STANDARD: Wie kam es zu der Zusammenarbeit zwischen ehemaligen Jowood-Mitarbeitern und der schwedischen Embracer Group?

Kreuzer: Eine Woche nach der Insolvenz von Jowood hat uns ein gewisser Lars angerufen, der an alten Software-Beständen und den Spiele-Marken Interesse hatte. Lars war bis dahin Overstocks-Trader, und Jowood schien ihm ein guter Fang. Er wusste damals schon, dass der physikalische Markt nachgeben und alles in Richtung digitalem Gut gehen würde.

Entwickelt wird in Wien nicht, dafür koordinieren Produzenten von hier aus Teams in anderen Ländern.
Foto: Lea Titz

STANDARD: Das heißt, Gaming war eigentlich nicht seine Kernkompetenz?

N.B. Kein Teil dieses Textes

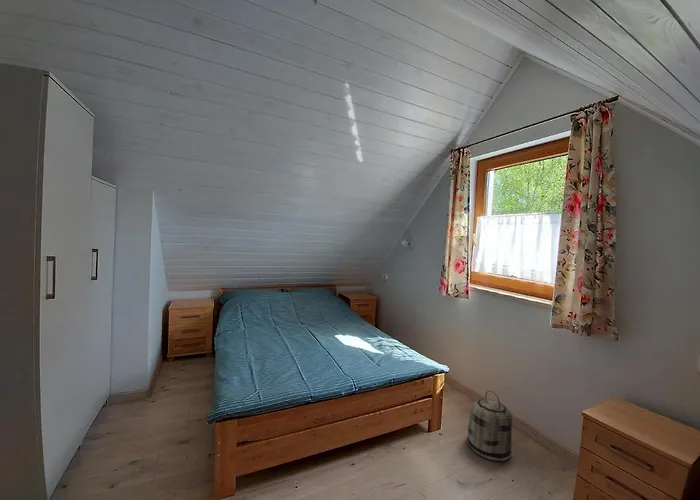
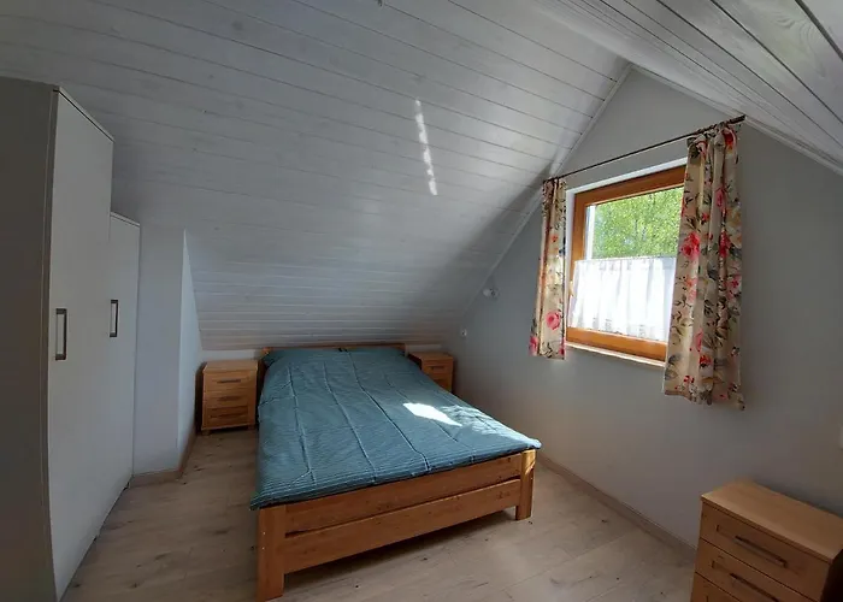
- basket [466,390,513,462]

Kreuzer: Gaming war ihm zumindest nicht fremd. Er hat mit 14 Jahren Comichefte und Videospiele auf dem Schulhof verkauft. Danach hat er eines der größten Mail-Order-Businesses in Skandinavien aufgebaut, das heißt, in den Comicheften damals waren Listen von Videospielen und Comics, die du ankreuzen und bestellen konntest. Damit war er sehr erfolgreich. Dann kam, wie damals üblich, der Verkauf an eine Dot-Com-Firma, die aber schnell pleite ging. Er hat dann einfach mit anderen Dingen gehandelt und war damit weiterhin erfolgreich.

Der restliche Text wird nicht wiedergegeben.